Tugging at his collar, the minister seemed uncomfortable. He continued to look back and forth, as if he expected a crowd to appear at any moment. He finally checked his watch
and cleared his throat to begin the service.
My mind flitted, and I could not force myself to listen to his generic platitudes.
No one came??
It seemed improbable even as it occurred.
Before I knew it, the machine cranked and the coffin was lowered into the hole.
She belongs to us now.
I shook my head and stood. The minister stepped over to shake my hand. As I turned to leave, a large figure caught my eye as it loomed in the distance.
I shielded my eyes from the low-hanging sun.
I started off toward him. He turned and walked in the opposite direction, his long legs outpacing me. At a half-run, I finally caught up to him.

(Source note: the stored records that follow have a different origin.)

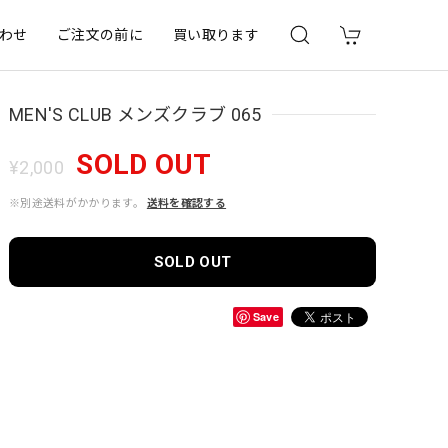
わせ
ご注文の前に
買い取ります
MEN'S CLUB メンズクラブ 065
SOLD OUT
¥2,000
※別途送料がかかります。
送料を確認する
SOLD OUT
Save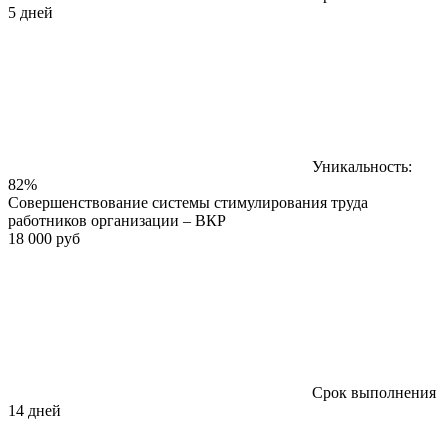
5 дней
Уникальность:
82%
Совершенствование системы стимулирования труда
работников организации – ВКР
18 000 руб
Срок выполнения
14 дней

He stopped and turned to face me, his cloak shrouding his face.
“You haven’t taken her across yet?” I asked.
In typical Charon fashion, he gave a horrible moan that served as his response.
“Can I see her?”
Charon shook his head.
“But I have so many questions. She left me a packet…” I started.
“Why is she still here? Does she have unfinished business?” I hoped.
He shook his head again and held out a giant hand.
I looked at him, not understanding.
He gave another loud groan that filled my head and made me want to scream.
“Stop,” I begged.
He wiggled his upturned palm at me.
I finally understood.
I slid my purse off of my shoulder and rummaged through it.
I reached for his hand, placing a wide gold coin in his palm and folding his fingers around it.
With his other hand, he grabbed mine and held it. A pulse of energy rocked through me and my eyes fluttered shut. Answers.